Tuesday, June 17, 2008

Number, Please

When you grow up without a so called normal childhood you really don't know this until later in life when you learn just what normal is from other people. Each family is an island and until you leave your own island and visit other islands out there in the vast ocean of life you haven't a clue to just what the word normal means to the rest of the world.

For example, during a short period in my teen years my mother would sometimes answer the phone, listen without comment to the person on the other end, put the receiver down, pick up her purse and cigarettes and head out the front door saying, "I'll be back in a few minutes. I have to make a phone call."

This was done because our phone was tapped. By whom I'm not sure. It could have been the Denver police or it could have been the FBI or it could have been both. Our phone was tapped because of the people my mother knew and dated. She knew state politicians, Government officials, and members of the Secret Service. She also knew civil rights activists and members of the Black Panthers. She knew the men and women who kept Denver from burning when Martin Luther King was assassinated.

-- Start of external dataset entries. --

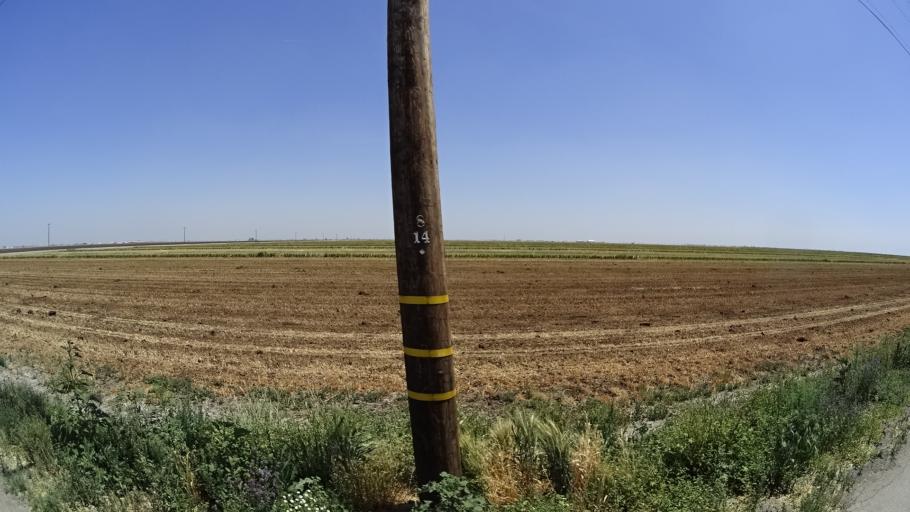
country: US
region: California
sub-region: Kings County
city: Corcoran
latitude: 36.1659
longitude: -119.6459
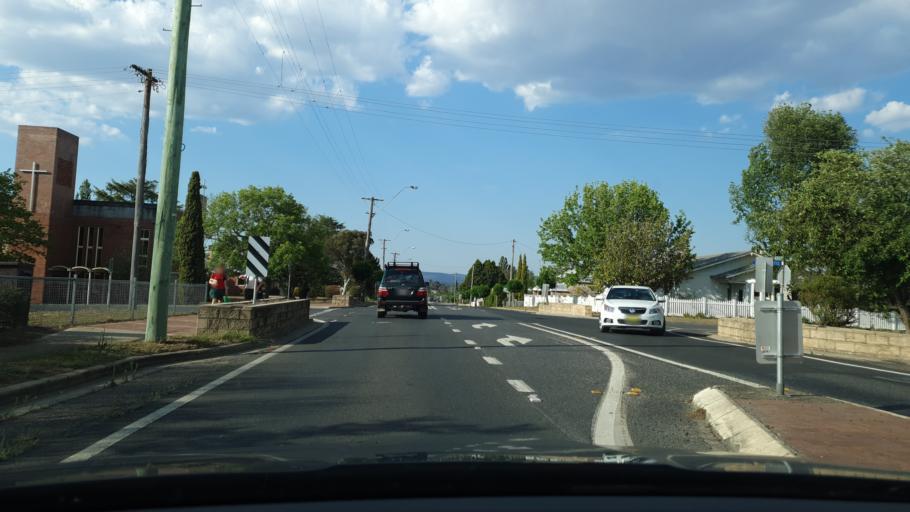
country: AU
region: New South Wales
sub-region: Tenterfield Municipality
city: Carrolls Creek
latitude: -29.0498
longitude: 152.0198
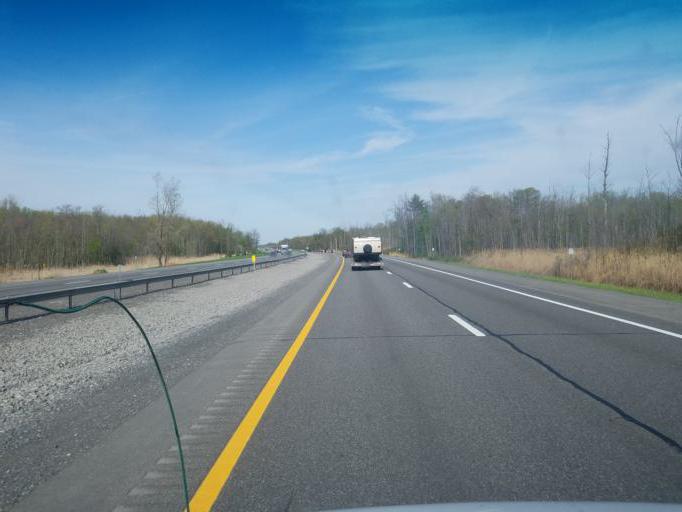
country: US
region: New York
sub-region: Madison County
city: Oneida
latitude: 43.1074
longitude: -75.6758
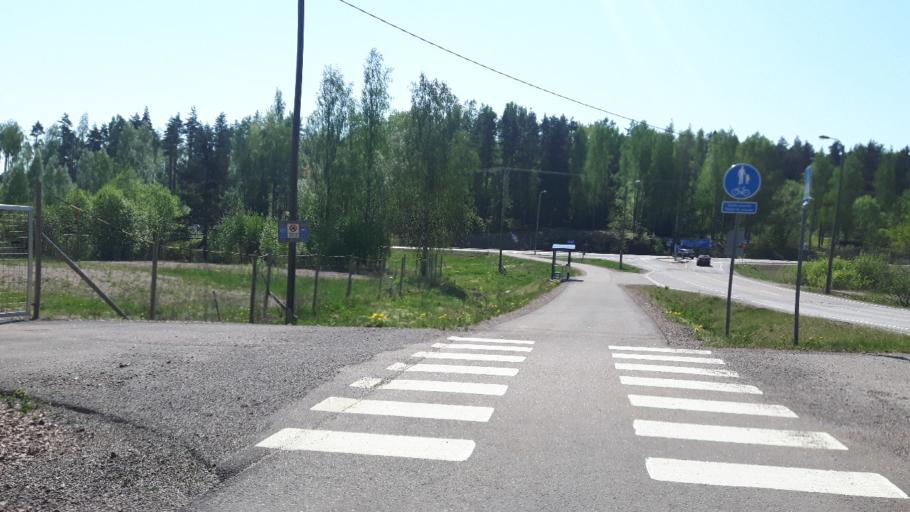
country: FI
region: Uusimaa
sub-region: Loviisa
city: Ruotsinpyhtaeae
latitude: 60.4964
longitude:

She was politically involved when doing so was a serious threat to the white men, and they were almost exclusively white men, in charge. Anyway, because of this our phone was tapped and my mother would leave the house whenever she needed to talk to someone without the police or FBI listening in.

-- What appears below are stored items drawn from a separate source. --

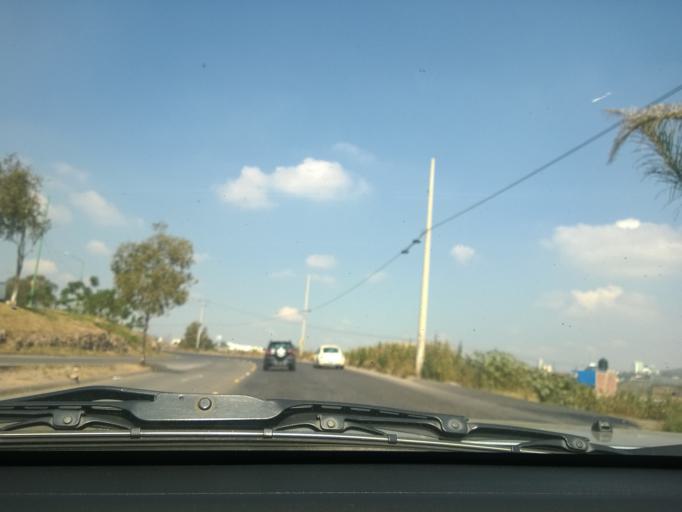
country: MX
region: Guanajuato
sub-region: Leon
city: La Ermita
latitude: 21.1345
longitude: -101.7151
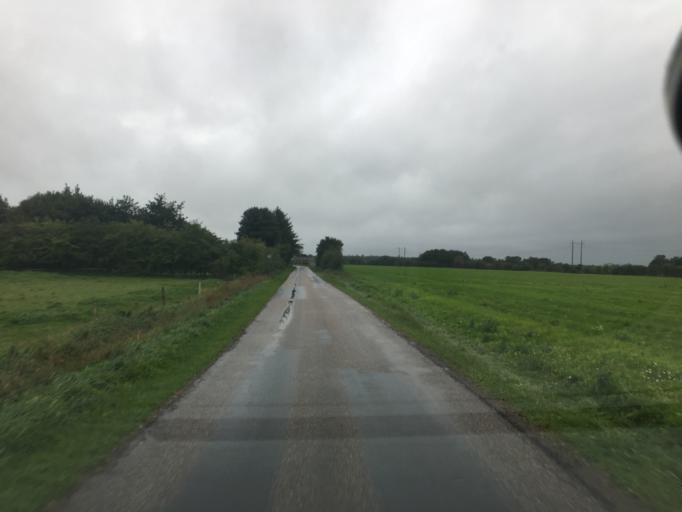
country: DE
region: Schleswig-Holstein
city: Bramstedtlund
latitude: 54.9577
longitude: 9.0456
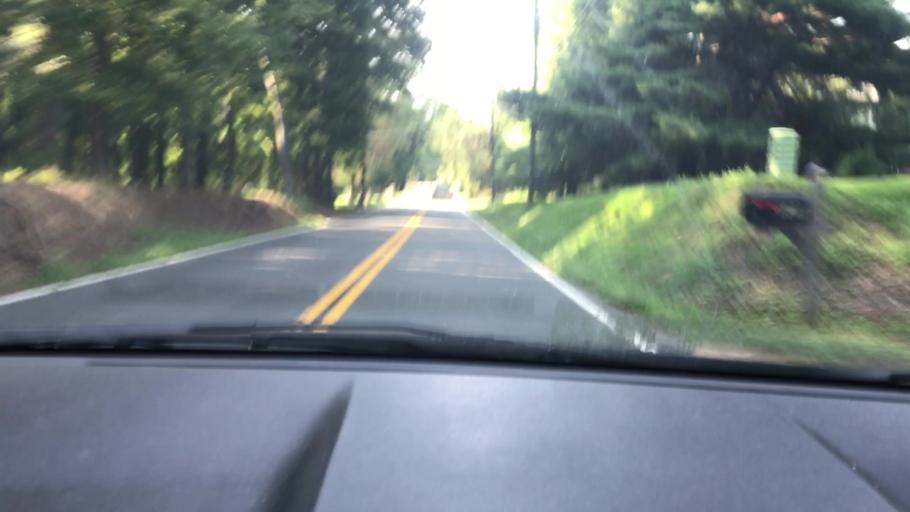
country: US
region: Virginia
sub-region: Fairfax County
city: Great Falls
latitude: 38.9932
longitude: -77.2610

Since we were children of a politically active mother we were involved in our own way. Mostly by attending rallies with her, or painting signs during political campaigns, or by going with her when she went to the state Capitol to observe political change in action. Because of our mother we always sat on the State Senate or House floors and never in the balcony. But we also had our own little way of "sticking it to the man."

The phone being tapped was fascinating to us and we were always picking up the receiver to listen to the way our phone did not work like other phones. With an untapped phone when you picked up the receiver you instantaneously heard a dial tone. With our phone you would first heard silence and then the dial tone along with bunch of clicks and a whirling noise. Then if you pushed the disconnect button, but did not take the phone from your ear, you would hear a loud click as if someone was hanging up an extension.

After awhile the thrill of listening to the police/FBI listening to us wore off so we decided to do something else. Once a day, sometimes more, we would dial time/temperature and then throw the phone down the wooden basement steps of our house. It would make a wonderfully loud banging and clanging sound whenever the metal base of the phone hit a step. We varied the time of day we would do this and we varied the moment during the call that we did this. Sometimes we threw it while we were still dialing, sometimes we threw as the line was ringing, sometimes we sent it sailing just as the called connected, sometimes we didn't throw it at all and would just hang up. As we did so we would visualize some agent yanking a set of earphones off his head and swearing as his ears were bombarded with noise or we visualized him yanking the earphones off in anticipation of our throwing the phone when we didn't send it sailing. Our little contribution to the cause.

I did not realize how this little ceremony had turned into a ritual for us until the day I threw the phone down the steps, greatly enjoying the cacophony of noise it made, and then went to get it and set it back on the living room table. Five minutes later my brother walk through the front door, picked up the phone, dialed, walked over to the basement door, opened it, flung the phone it, and then continued on his way through the kitchen and out the back door.

Right fist raised to the sky, "Power to the people."